As the military conflict in the Middle East escalated in late February 2026, security researchers detected something unusual: a surge in digital attacks against ordinary street cameras. Within days, according to Check Point Research, hundreds of these intrusion attempts had been targeted at Hikvision and Dahua surveillance systems across Israel, Qatar, Bahrain, Cyprus, and other regions experiencing active conflict. The timing was no coincidence. The hacking campaign aligned precisely with Iran's missile and drone strikes, suggesting military units were using compromised cameras to gather reconnaissance, assess damage, and plan subsequent attacks.
This is not an isolated incident.Experts believe the camera hacks were meant to gain access to street level imagery across desired targeting areas, assess impact damage, and collect evidence of a successful attack to use in military reports and propaganda videos. During the 2025 Israel-Iran conflict, Iranian operators gained access to a street camera overlooking Israel's Weizmann Institute of Science minutes before a ballistic missile strike. Ukrainian and Russian forces have been trading control of cameras across their contested borders. Even Hamas hackers attempted to hijack Israeli surveillance systems following the October 2023 escalation.
What makes this tactic particularly worrying is its cost-effectiveness and accessibility.Analysts assess that the Iranian operators may be compromising cameras to obtain battle damage assessment following missile strikes or to support targeting calibration before launches consistent with Tehran's broader doctrine of integrating cyber capabilities with military operations. A hacked camera provides superior tactical information compared to satellite imagery or drones, yet requires minimal investment. It avoids air defences. It offers ground-level perspectives that overhead surveillance cannot match. For any military planner, the logic is obvious.
The Vulnerability Question
The cameras being exploited are not cutting-edge military systems. They are mass-market devices installed on building facades, street corners, and critical infrastructure across every country.All of these security flaws have patches. Each vulnerability targeted in the recent campaign was discovered between 2017 and 2025. Years of fixes were available. Yetmany devices remain unpatched and directly accessible from the internet, creating easy entry points.
This is the core problem: accountability is fractured. The camera manufacturer (Hikvision or Dahua) releases patches. The system owner chooses whether to install them.

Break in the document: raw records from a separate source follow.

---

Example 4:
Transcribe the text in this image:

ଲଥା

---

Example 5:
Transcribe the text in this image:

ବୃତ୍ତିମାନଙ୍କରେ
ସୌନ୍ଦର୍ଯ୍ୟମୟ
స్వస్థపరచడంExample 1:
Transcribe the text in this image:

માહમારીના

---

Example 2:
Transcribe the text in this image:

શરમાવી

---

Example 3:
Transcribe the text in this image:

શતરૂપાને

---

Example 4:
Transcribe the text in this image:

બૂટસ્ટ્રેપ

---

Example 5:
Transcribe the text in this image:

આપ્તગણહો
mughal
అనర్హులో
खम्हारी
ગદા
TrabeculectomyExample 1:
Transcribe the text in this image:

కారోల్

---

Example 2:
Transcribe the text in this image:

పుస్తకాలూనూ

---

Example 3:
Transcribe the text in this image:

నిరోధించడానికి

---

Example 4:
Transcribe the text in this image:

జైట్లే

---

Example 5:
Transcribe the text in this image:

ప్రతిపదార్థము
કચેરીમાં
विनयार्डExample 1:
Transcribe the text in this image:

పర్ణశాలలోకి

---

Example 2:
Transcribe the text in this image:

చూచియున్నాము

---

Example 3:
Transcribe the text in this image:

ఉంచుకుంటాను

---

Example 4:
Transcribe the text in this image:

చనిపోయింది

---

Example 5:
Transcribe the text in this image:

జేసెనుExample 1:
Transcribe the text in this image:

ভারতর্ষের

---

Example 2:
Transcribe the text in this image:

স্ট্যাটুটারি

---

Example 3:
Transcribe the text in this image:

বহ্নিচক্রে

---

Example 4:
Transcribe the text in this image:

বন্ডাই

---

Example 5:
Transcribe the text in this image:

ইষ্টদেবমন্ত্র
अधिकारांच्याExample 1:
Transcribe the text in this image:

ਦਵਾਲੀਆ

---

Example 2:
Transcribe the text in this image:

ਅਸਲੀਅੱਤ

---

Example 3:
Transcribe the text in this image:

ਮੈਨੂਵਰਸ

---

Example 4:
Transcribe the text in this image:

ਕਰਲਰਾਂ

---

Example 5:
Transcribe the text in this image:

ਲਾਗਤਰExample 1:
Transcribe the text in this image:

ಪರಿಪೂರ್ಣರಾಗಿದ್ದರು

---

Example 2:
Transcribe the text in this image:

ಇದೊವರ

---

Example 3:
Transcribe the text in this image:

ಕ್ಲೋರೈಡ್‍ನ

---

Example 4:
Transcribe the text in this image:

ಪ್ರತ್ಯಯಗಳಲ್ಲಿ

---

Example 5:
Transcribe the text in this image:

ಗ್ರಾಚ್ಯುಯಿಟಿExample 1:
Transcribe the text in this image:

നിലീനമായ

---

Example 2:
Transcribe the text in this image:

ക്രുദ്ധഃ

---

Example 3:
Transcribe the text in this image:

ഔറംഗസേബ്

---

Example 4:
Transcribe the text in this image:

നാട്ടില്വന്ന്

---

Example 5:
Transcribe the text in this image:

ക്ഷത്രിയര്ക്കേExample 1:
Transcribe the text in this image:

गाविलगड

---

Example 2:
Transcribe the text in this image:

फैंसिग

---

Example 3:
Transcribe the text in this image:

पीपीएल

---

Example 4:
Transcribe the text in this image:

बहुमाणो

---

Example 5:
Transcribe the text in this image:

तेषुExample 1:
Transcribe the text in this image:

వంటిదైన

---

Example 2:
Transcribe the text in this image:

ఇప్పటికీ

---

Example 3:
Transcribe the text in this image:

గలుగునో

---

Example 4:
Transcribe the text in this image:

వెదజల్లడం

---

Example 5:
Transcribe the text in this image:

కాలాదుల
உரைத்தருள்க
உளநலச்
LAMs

The municipality or business deploying the camera rarely performs the update. The person whose home is monitored has no say in any of this chain. As cybersecurity researcher Beau Woods has observed, the victim and the device owner are not the same person. The incentive to secure the camera falls on no one in particular.
When a Hikvision camera becomes a conduit for military surveillance, no single actor bears clear responsibility. The manufacturer argues it provided patches. The owner claims insufficient technical expertise or awareness. The government that issued no mandatory security standards sits on the sidelines. This diffusion of accountability is the central governance failure underlying the problem.
A Pragmatic Path Forward
Critics from the left will correctly point out that profit-driven manufacturers have cut corners on security to compete on price. They have a point. Hikvision and Dahua have been criticised for over a decade regarding cybersecurity practices and human rights concerns. Manufacturers should bear more responsibility for shipped devices.

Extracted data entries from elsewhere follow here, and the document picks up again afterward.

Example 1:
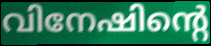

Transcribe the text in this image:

വിനേഷിന്റെ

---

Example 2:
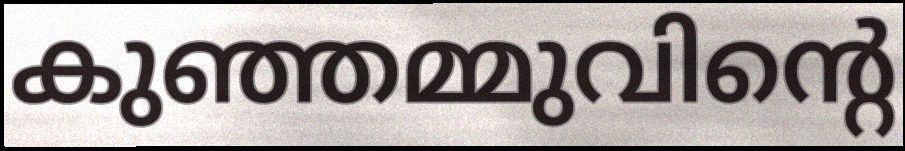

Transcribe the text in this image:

കുഞ്ഞമ്മുവിന്റെ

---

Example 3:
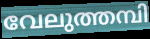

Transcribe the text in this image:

വേലുത്തമ്പി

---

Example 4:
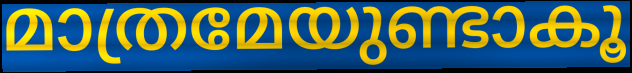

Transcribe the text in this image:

മാത്രമേയുണ്ടാകൂ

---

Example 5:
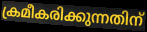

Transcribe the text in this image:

ക്രമീകരിക്കുന്നതിന്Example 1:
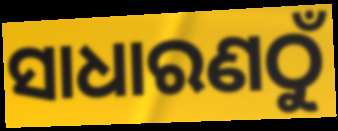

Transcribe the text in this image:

ସାଧାରଣଠୁଁ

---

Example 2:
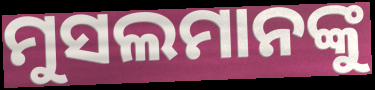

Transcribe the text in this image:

ମୁସଲମାନଙ୍କୁ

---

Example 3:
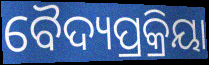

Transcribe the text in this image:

ବୈଦ୍ୟପ୍ରକ୍ରିୟା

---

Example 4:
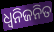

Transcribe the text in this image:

ଧ୍ଵନିଜନିତ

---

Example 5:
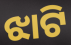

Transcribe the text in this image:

ଝାଟି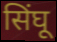
सिंघू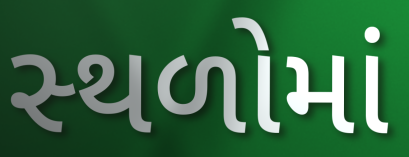
સ્‍થળોમાંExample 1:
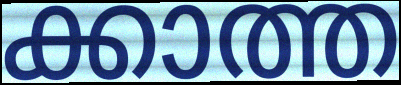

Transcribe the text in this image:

ക്കാത്ത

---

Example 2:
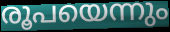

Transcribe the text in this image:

രൂപയെന്നും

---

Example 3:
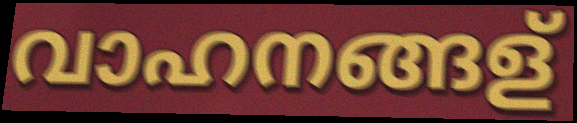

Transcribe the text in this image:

വാഹനങ്ങള്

Those on the right will counter that individuals and organisations must take basic hygiene steps: change default passwords, segment networks, monitor for unusual access. This too is valid. Personal responsibility matters.

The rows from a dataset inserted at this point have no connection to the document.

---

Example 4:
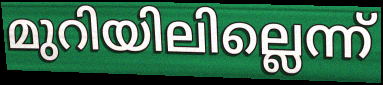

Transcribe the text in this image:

മുറിയിലില്ലെന്ന്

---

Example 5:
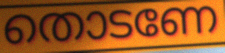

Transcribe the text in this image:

തൊടണേ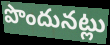
పొందునట్లు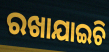
ରଖାଯାଇଚି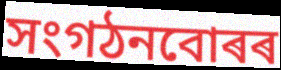
সংগঠনবোৰৰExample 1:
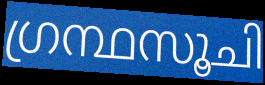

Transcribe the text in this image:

ഗ്രന്ഥസൂചി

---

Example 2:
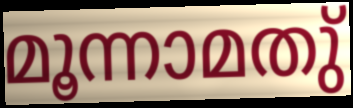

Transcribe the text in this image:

മൂന്നാമതു്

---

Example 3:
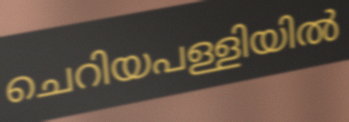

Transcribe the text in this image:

ചെറിയപള്ളിയിൽ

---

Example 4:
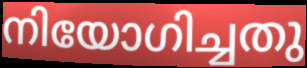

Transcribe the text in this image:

നിയോഗിച്ചതു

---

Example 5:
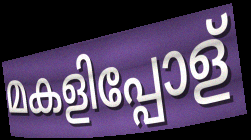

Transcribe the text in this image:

മകളിപ്പോള്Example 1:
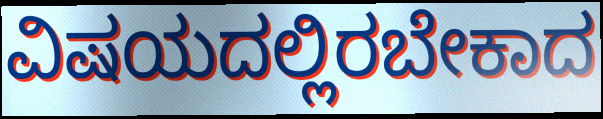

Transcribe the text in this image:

ವಿಷಯದಲ್ಲಿರಬೇಕಾದ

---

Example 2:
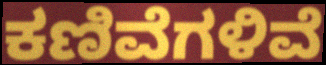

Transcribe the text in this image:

ಕಣಿವೆಗಳಿವೆ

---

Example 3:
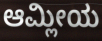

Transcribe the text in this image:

ಆಮ್ಲೀಯ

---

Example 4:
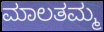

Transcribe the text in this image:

ಮಾಲತಮ್ಮ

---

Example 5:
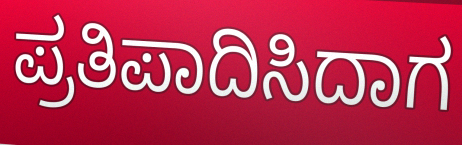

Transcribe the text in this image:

ಪ್ರತಿಪಾದಿಸಿದಾಗ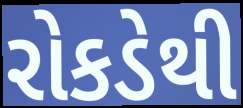
રોકડેથીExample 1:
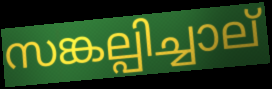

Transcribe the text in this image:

സങ്കല്പിച്ചാല്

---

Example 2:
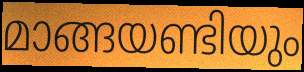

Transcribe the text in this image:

മാങ്ങയണ്ടിയും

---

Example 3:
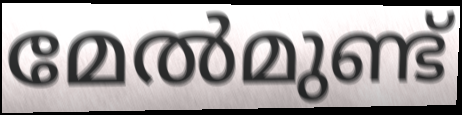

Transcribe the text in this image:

മേൽമുണ്ട്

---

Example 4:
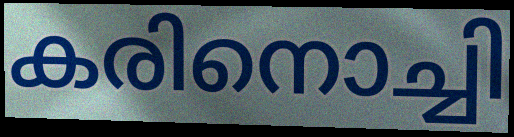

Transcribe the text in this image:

കരിനൊച്ചി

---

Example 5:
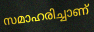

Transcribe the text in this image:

സമാഹരിച്ചാണ്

Yet neither argument resolves the fundamental issue. Consumer-grade IoT devices cannot be secured through voluntary manufacturer initiative alone, nor through user diligence when users lack technical expertise. The solution requires coordinated action: mandatory firmware updates, network isolation standards, transparency requirements, and clearer liability frameworks. Australia should advocate for such standards within international forums rather than waiting for market forces or individual responsibility to fill the void.
The uncomfortable reality is that civilian surveillance infrastructure will continue to be weaponised in future conflicts unless governments, manufacturers, and device owners coordinate. The cost of inaction is borne by populations whose security depends on systems they do not control and do not maintain. That is an unacceptable asymmetry.